I was born into to a large family that OWNED property throughout North and Northeast Portland. These properties ranged from multi-use apartment buildings with ground level storefronts to 7 bedroom family homes on corner lots. We survived the crack epidemic and the gang violence of the late 80's and early 90's while witnessing leaders like Avel Gordly emerge through the struggle.
From my young perspective, the idea of displacement was a very distant concept, in fact, my neighborhood was so colorful that I never felt like I lived in a city that was only 7.7% black; it seemed like we were EVERYWHERE.
My immediate family moved to Seattle in the mid 90's to seek a safer environment but we quickly began to feel the difference in atmosphere. Racism was only something I had read about until we arrived in the suburban setting of Kent, Washington. Although Portland was in the middle of a gang war, Washington felt more threatening and far removed from any sense of diversity; later in life I realized it felt that way because the racists of King County were very open about their feelings... I was homesick. My family however, had other plans, and upon relocation I found myself in Atlanta, Georgia.

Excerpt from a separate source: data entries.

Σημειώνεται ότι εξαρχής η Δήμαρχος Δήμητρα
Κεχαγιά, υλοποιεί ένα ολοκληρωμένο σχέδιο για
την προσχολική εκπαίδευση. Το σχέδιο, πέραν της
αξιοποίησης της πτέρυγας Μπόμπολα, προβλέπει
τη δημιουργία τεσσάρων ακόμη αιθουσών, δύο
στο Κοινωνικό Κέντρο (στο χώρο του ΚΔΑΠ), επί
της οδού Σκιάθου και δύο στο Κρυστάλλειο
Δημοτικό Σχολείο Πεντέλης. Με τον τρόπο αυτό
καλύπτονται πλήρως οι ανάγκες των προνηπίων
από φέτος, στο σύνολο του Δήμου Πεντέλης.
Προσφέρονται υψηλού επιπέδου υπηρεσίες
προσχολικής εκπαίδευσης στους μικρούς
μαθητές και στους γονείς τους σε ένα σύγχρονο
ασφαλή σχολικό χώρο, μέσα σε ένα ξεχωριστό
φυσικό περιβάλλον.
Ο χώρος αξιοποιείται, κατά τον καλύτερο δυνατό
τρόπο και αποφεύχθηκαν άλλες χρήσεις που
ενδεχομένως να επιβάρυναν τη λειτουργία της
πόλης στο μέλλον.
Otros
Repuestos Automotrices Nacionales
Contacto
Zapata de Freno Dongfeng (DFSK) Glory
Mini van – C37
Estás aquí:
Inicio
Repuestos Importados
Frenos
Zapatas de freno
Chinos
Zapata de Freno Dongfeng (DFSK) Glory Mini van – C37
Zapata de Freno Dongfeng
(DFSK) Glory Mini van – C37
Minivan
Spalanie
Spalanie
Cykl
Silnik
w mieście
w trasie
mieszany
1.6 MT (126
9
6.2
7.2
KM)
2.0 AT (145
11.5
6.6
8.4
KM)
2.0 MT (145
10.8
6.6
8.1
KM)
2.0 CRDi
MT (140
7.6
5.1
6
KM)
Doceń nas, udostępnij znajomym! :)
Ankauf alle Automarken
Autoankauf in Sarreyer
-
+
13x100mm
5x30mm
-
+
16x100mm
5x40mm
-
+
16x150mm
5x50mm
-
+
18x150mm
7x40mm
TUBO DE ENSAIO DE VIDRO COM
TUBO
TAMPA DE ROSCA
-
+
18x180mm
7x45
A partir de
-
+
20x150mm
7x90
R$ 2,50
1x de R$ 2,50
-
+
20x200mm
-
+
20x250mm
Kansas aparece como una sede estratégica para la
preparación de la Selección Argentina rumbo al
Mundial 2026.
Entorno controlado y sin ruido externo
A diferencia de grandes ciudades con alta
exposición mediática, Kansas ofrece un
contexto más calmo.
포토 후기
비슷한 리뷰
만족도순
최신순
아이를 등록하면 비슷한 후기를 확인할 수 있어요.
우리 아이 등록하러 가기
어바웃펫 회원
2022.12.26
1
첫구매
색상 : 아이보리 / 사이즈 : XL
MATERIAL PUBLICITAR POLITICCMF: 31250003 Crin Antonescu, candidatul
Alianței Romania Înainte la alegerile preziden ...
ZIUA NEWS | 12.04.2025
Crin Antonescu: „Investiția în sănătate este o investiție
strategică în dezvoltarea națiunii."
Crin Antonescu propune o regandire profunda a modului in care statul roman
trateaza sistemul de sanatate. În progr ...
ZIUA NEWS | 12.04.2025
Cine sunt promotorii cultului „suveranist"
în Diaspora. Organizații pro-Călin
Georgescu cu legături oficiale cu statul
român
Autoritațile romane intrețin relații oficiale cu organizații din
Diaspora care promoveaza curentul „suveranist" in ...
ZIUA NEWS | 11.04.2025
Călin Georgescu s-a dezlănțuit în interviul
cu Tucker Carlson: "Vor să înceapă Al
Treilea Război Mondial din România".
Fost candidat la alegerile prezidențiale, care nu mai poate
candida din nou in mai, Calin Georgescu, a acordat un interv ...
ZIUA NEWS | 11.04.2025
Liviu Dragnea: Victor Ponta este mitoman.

Once I arrived, my father parked in front of city hall and instructed me to observe the scene and tell him what I witnessed. This was the first time that I had ever seen, (in person), Black lawyers, judges, politicians, doctors, and peace officers. Suddenly, what I knew of Black Portland transformed to a lack thereof... Black Atlanta on the other hand, wasn't just a neighborhood, it was an entire city!
I returned in 2000 to a city that had changed dramatically. The neighborhood I grew up in was developing at a rapid pace, but the face of the owners and developers weren't those of the people I remembered inhabiting the area. It was unsettling. I realized that, much like Vanport, my home was quickly floating away. My education led me to discover the actual history of the city I still call home; I learned that my neighborhood was a redline district, which explained why we were a dense population in the North and Northeast real estate. I learned that my home was an area assigned to my family, versus chosen by my family.
Today, there are very few happy endings in the fight against displacement in Portland. However, there is victory in knowing that collectives like Brushfire Creative Partners (BCP) are continuing to raise awareness for the Black history that does exist in Portland. These individuals have inspired me to write this testimony with their latest project, FUTURE: PORTLAND. The short film produced by BCP and award winning writer Ifanyi Bell, is the adaptation of his essay, "The Air I Breathe."
FUTURE: PORTLAND is a human and heartfelt representation of WHO WE ARE as long time residents of this city. Projects like this serve to educate or remind us all of a colorful and vibrant history. Our stories will inspire our community to embrace diversity and create opportunity for those who choose to thrive. We must set the example so our future leaders are able to not only preserve our efforts, but expand upon them, and continue to defy the boundaries set to confine us. Keep On!